:: Data extracts ::

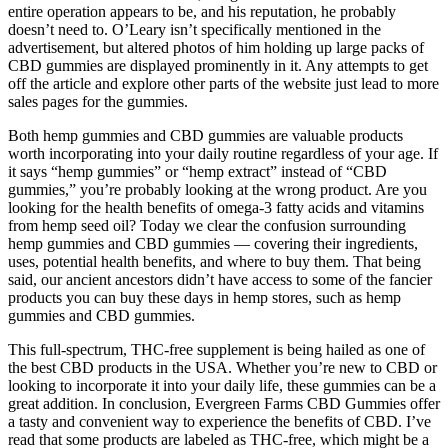
entire operation appears to be, and his reputation, he probably
doesn’t need to. O’Leary isn’t specifically mentioned in the
advertisement, but altered photos of him holding up large packs of
CBD gummies are displayed prominently in it. Any attempts to get
off the article and explore other parts of the website just lead to more
sales pages for the gummies.
Both hemp gummies and CBD gummies are valuable products
worth incorporating into your daily routine regardless of your age. If
it says “hemp gummies” or “hemp extract” instead of “CBD
gummies,” you’re probably looking at the wrong product. Are you
looking for the health benefits of omega-3 fatty acids and vitamins
from hemp seed oil? Today we clear the confusion surrounding
hemp gummies and CBD gummies — covering their ingredients,
uses, potential health benefits, and where to buy them. That being
said, our ancient ancestors didn’t have access to some of the fancier
products you can buy these days in hemp stores, such as hemp
gummies and CBD gummies.
This full-spectrum, THC-free supplement is being hailed as one of
the best CBD products in the USA. Whether you’re new to CBD or
looking to incorporate it into your daily life, these gummies can be a
great addition. In conclusion, Evergreen Farms CBD Gummies offer
a tasty and convenient way to experience the benefits of CBD. I’ve
read that some products are labeled as THC-free, which might be a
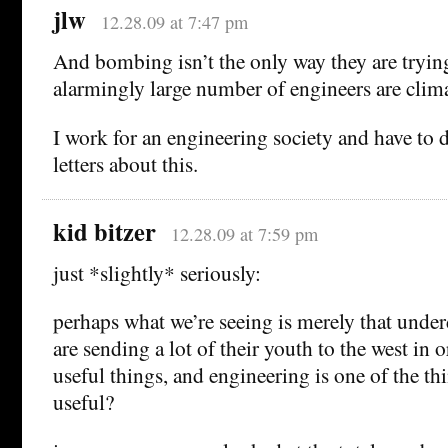
jlw
12.28.09 at 7:47 pm
And bombing isn’t the only way they are tryin
alarmingly large number of engineers are clim
I work for an engineering society and have to d
letters about this.
kid bitzer
12.28.09 at 7:59 pm
just *slightly* seriously:
perhaps what we’re seeing is merely that unde
are sending a lot of their youth to the west in o
useful things, and engineering is one of the th
useful?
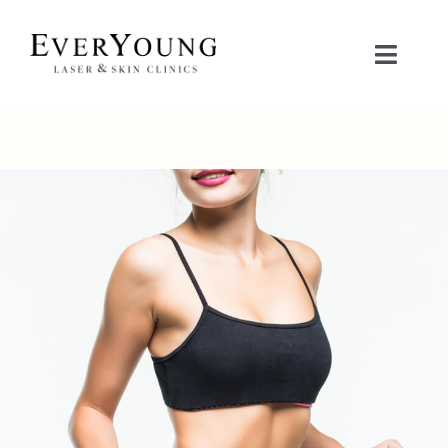
Skip
to
Toggle
content
Naviga
TREATMENTS
CONDITIONS
CONTACT US
BOOK NOW
SHOP
中文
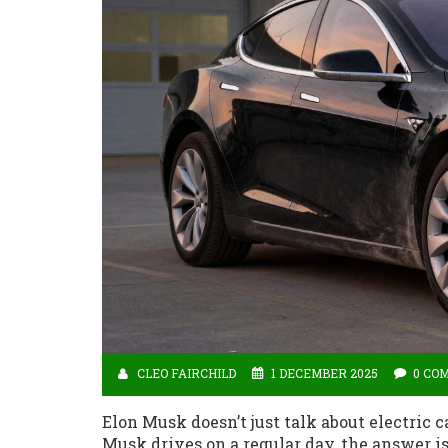
CLEO FAIRCHILD
1 DECEMBER 2025
0 CO
Elon Musk doesn’t just talk about electric 
Musk drives on a regular day, the answer i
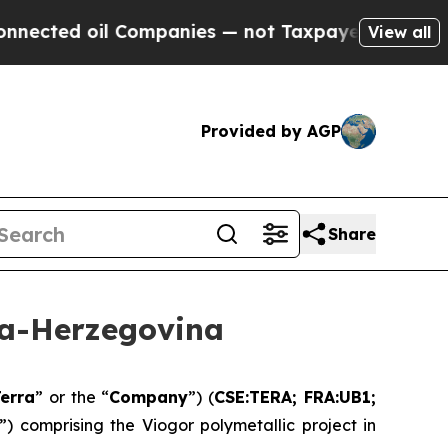
 Companies — not Taxpayers — the Chance to Cash
View all
Provided by AGP
Share
ia-Herzegovina
erra
” or the “
Company
”) (
CSE:TERA; FRA:UB1;
”) comprising the Viogor polymetallic project in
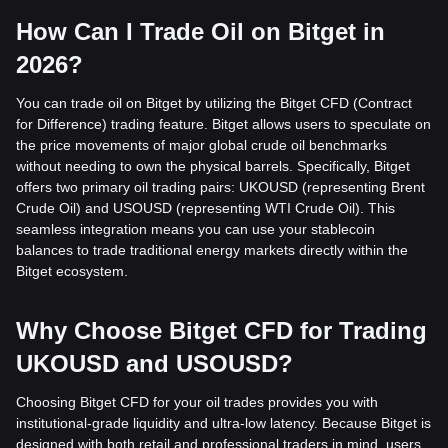
How Can I Trade Oil on Bitget in
2026?
You can trade oil on Bitget by utilizing the Bitget CFD (Contract
for Difference) trading feature. Bitget allows users to speculate on
the price movements of major global crude oil benchmarks
without needing to own the physical barrels. Specifically, Bitget
offers two primary oil trading pairs: UKOUSD (representing Brent
Crude Oil) and USOUSD (representing WTI Crude Oil). This
seamless integration means you can use your stablecoin
balances to trade traditional energy markets directly within the
Bitget ecosystem.
Why Choose Bitget CFD for Trading
UKOUSD and USOUSD?
Choosing Bitget CFD for your oil trades provides you with
institutional-grade liquidity and ultra-low latency. Because Bitget is
designed with both retail and professional traders in mind, users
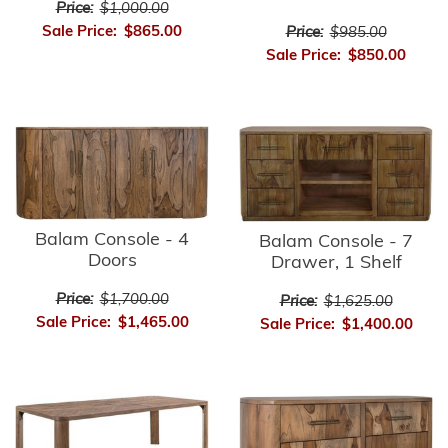
Price:
$1,000.00
Sale Price:
$865.00
Price:
$985.00
Sale Price:
$850.00
Balam Console - 4
Balam Console - 7
Doors
Drawer, 1 Shelf
Price:
$1,700.00
Price:
$1,625.00
Sale Price:
$1,465.00
Sale Price:
$1,400.00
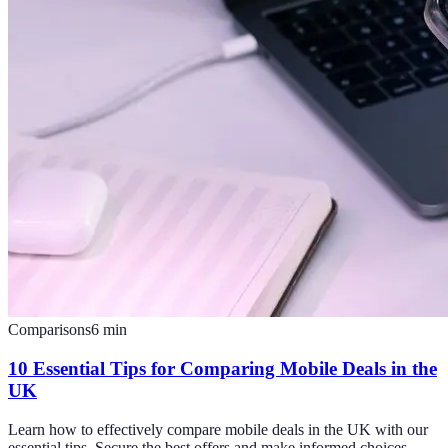
Comparisons
6
min
10 Essential Tips for Comparing Mobile Deals in the
UK
Learn how to effectively compare mobile deals in the UK with our
essential tips. Secure the best offers and make informed choices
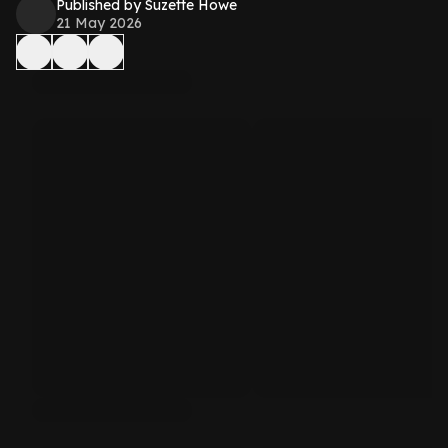
Published by Suzette Howe
21 May 2026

:: Your assignment ::
I would like the data above transcribed exactly, with its pictures left out.

:: Output of the exercise ::
entire operation appears to be, and his reputation, he probably
doesn’t need to. O’Leary isn’t specifically mentioned in the
advertisement, but altered photos of him holding up large packs of
CBD gummies are displayed prominently in it. Any attempts to get
off the article and explore other parts of the website just lead to more
sales pages for the gummies.
Both hemp gummies and CBD gummies are valuable products
worth incorporating into your daily routine regardless of your age. If
it says “hemp gummies” or “hemp extract” instead of “CBD
gummies,” you’re probably looking at the wrong product. Are you
looking for the health benefits of omega-3 fatty acids and vitamins
from hemp seed oil? Today we clear the confusion surrounding
hemp gummies and CBD gummies — covering their ingredients,
uses, potential health benefits, and where to buy them. That being
said, our ancient ancestors didn’t have access to some of the fancier
products you can buy these days in hemp stores, such as hemp
gummies and CBD gummies.
This full-spectrum, THC-free supplement is being hailed as one of
the best CBD products in the USA. Whether you’re new to CBD or
looking to incorporate it into your daily life, these gummies can be a
great addition. In conclusion, Evergreen Farms CBD Gummies offer
a tasty and convenient way to experience the benefits of CBD. I’ve
read that some products are labeled as THC-free, which might be a
jlw
12.28.09 at 7:47 pm
And bombing isn’t the only way they are tryin
alarmingly large number of engineers are clim
I work for an engineering society and have to d
letters about this.
kid bitzer
12.28.09 at 7:59 pm
just *slightly* seriously:
perhaps what we’re seeing is merely that unde
are sending a lot of their youth to the west in o
useful things, and engineering is one of the th
useful?
Skip
to
Toggle
content
Naviga
TREATMENTS
CONDITIONS
CONTACT US
BOOK NOW
SHOP
中文
CLEO FAIRCHILD
1 DECEMBER 2025
0 CO
Elon Musk doesn’t just talk about electric 
Musk drives on a regular day, the answer i
 Companies — not Taxpayers — the Chance to Cash
View all
Provided by AGP
Share
ia-Herzegovina
erra
” or the “
Company
”) (
CSE:TERA; FRA:UB1;
”) comprising the Viogor polymetallic project in
How Can I Trade Oil on Bitget in
2026?
You can trade oil on Bitget by utilizing the Bitget CFD (Contract
for Difference) trading feature. Bitget allows users to speculate on
the price movements of major global crude oil benchmarks
without needing to own the physical barrels. Specifically, Bitget
offers two primary oil trading pairs: UKOUSD (representing Brent
Crude Oil) and USOUSD (representing WTI Crude Oil). This
seamless integration means you can use your stablecoin
balances to trade traditional energy markets directly within the
Bitget ecosystem.
Why Choose Bitget CFD for Trading
UKOUSD and USOUSD?
Choosing Bitget CFD for your oil trades provides you with
institutional-grade liquidity and ultra-low latency. Because Bitget is
designed with both retail and professional traders in mind, users
Price:
$1,000.00
Sale Price:
$865.00
Price:
$985.00
Sale Price:
$850.00
Balam Console - 4
Balam Console - 7
Doors
Drawer, 1 Shelf
Price:
$1,700.00
Price:
$1,625.00
Sale Price:
$1,465.00
Sale Price:
$1,400.00
Comparisons
6
min
10 Essential Tips for Comparing Mobile Deals in the
UK
Learn how to effectively compare mobile deals in the UK with our
essential tips. Secure the best offers and make informed choices
Published by Suzette Howe
21 May 2026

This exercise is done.